=== Texte à analyser ===
*-*-*

La galerie Arts & Autographes vous propose de venir voir l’exposition Marcel Pagnol qu’elle présente jusqu’au 25 janvier 2011.
A travers ses lettres, ses manuscrits, ses photographies signées, c’est tout le merveilleux monde de Marius, Topaze et Fanny qui sentent bon notre belle Provence que vous pourrez découvrir.
Le grand Raimu y a aussi sa place. Des documents fondateur de Fortunio, des lettres étonnantes, son testament sont rassemblés dans un magnifique catalogue.
Venez découvrir au 9 rue de l’Odéon, Paris 6e, cette exposition … Entrée gratuite !
Un catalogue riche en reproductions de lettres et manuscrits du célèbre écrivain et cinéaste, vous présente des lettres inédites, des correspondances riches en éclats de rires et en émotions.
Ce catalogue commence par des photographies de la région d’Aubaine, du Galarban, de la garrigue ou le petit Marcel Pagnol courait dans la nature et dont les souvenirs ont fait le succès de ses ouvrages. Ces collines constitueront ce paradis de l’enfance heureuse où se déroulent les plus beaux épisodes de ses fameux Souvenirs d’enfance.
L’exposition, bien retracée dans le catalogue, commence par le règlement de la revue Fortunio fondée par Pagnol en 1914. Le 10 février 1914, Marcel Pagnol fonde avec quelques copains de khâgne la revue Fortunio, « revue littéraire artistique et théâtrale » à Marseille. Ce document est la mise sur pied de la revue, son règlement intérieur et son mode de fonctionnement : « Art. 1er. Il est constitué entre vous et les soussignés, à la date du 1er octobre 1920 un groupe dit “Fortunio” ayant pour but la création et l’administration de la revue littéraire “Fortunio” ». Ses membres sont Jean Ballard (notre document doit être son exemplaire), Charles Brun, Marcel Pagnol, A. Pressoir, docteur Eugène Eypiès, Marcel Gras, F. Mouren.

*-*-*

=== Extrait des données ===
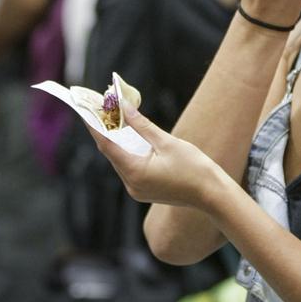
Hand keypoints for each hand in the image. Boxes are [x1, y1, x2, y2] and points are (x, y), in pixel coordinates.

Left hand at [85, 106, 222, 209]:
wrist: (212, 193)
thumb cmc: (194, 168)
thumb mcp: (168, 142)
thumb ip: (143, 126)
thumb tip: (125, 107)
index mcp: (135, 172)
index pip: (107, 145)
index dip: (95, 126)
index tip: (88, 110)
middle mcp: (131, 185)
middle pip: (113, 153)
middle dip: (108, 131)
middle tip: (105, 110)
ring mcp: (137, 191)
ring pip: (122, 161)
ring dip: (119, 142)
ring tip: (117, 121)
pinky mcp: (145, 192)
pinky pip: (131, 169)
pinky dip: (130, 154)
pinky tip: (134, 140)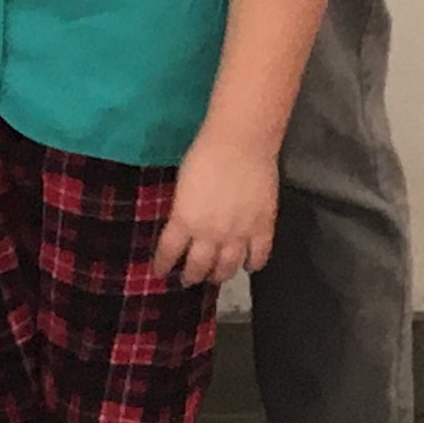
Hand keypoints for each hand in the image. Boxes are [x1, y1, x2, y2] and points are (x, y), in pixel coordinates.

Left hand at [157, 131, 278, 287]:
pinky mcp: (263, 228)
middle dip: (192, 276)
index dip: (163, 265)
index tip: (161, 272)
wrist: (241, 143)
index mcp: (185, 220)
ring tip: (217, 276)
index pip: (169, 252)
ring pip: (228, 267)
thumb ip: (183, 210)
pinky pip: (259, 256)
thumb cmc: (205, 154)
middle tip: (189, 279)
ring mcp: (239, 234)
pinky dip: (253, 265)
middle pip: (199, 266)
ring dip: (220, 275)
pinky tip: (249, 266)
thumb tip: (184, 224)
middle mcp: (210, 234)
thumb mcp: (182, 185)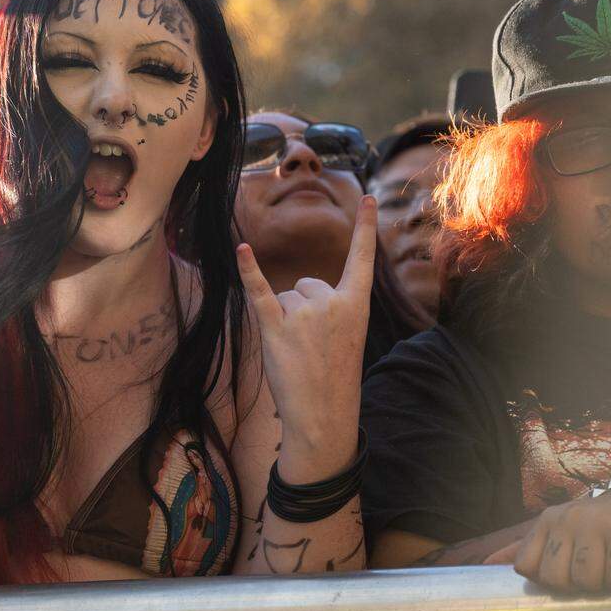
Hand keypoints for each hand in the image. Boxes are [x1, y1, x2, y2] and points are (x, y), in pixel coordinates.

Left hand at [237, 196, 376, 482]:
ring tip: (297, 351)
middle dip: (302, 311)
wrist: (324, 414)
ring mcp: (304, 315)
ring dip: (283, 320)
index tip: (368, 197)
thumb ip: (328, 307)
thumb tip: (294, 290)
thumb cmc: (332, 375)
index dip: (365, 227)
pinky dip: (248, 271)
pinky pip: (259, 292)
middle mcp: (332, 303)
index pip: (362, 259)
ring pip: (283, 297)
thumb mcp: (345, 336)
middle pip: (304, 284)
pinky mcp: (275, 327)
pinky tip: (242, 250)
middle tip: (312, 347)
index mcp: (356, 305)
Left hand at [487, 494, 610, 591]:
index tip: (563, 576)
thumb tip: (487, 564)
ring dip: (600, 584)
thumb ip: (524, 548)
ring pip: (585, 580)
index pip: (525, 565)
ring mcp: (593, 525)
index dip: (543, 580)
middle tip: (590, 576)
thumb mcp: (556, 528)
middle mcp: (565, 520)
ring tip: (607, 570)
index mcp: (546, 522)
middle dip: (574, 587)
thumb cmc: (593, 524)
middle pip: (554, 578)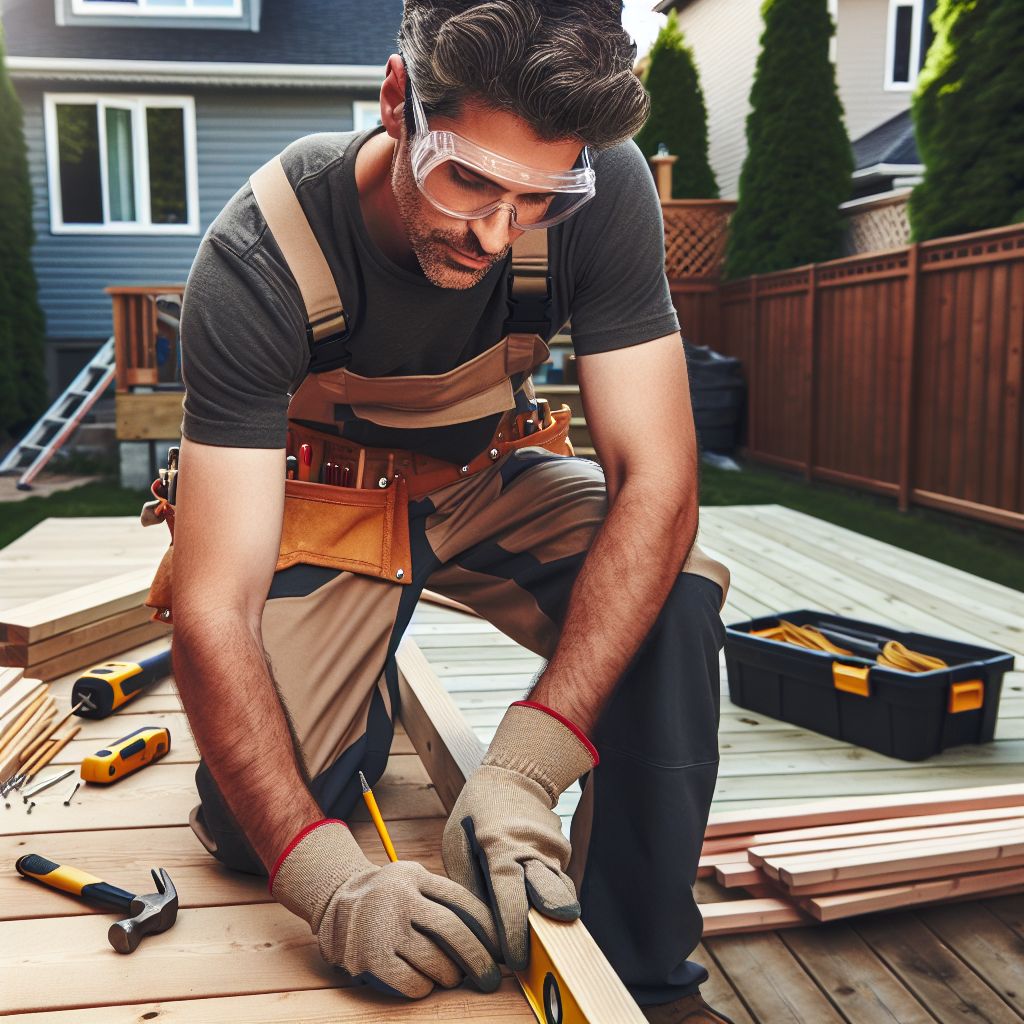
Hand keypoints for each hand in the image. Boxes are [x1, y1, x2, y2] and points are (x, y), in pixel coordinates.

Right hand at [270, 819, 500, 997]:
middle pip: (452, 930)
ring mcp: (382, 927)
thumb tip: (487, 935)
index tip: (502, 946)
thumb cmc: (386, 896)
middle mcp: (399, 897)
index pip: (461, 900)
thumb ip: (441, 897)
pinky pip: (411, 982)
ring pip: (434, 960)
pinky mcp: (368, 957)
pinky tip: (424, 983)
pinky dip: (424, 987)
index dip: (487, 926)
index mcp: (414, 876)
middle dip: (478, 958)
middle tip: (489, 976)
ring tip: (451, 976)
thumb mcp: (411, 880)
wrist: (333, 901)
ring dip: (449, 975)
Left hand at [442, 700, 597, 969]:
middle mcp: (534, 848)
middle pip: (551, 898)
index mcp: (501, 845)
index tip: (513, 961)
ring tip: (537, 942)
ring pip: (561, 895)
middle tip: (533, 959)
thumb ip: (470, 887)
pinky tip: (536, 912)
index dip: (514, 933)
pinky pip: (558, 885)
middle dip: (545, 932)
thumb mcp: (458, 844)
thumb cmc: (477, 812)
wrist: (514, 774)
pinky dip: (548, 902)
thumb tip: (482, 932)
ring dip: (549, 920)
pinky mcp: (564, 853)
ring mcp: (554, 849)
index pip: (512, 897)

*-*-*

=== Consignes ===
A. Relevez mot pour mot, dans le texte sur l'exposition Pagnol, le passage qui commence par « La galerie Arts » et se termine par « un magnifique catalogue. ».
B. Répondez aux questions suivantes à partir du texte sur l'exposition Pagnol :
(i) Jusqu'à quelle date l'exposition est-elle présentée ?
(ii) À quelle adresse peut-on venir découvrir l'exposition ?
(iii) Dans quelle ville Marcel Pagnol fonde-t-il la revue Fortunio ?

=== Corrigé des exercices ===
A.
La galerie Arts & Autographes vous propose de venir voir l’exposition Marcel Pagnol qu’elle présente jusqu’au 25 janvier 2011.
A travers ses lettres, ses manuscrits, ses photographies signées, c’est tout le merveilleux monde de Marius, Topaze et Fanny qui sentent bon notre belle Provence que vous pourrez découvrir.
Le grand Raimu y a aussi sa place. Des documents fondateur de Fortunio, des lettres étonnantes, son testament sont rassemblés dans un magnifique catalogue.

B.
(i) Jusqu'au 25 janvier 2011.
(ii) Au 9 rue de l'Odéon, Paris 6e.
(iii) À Marseille.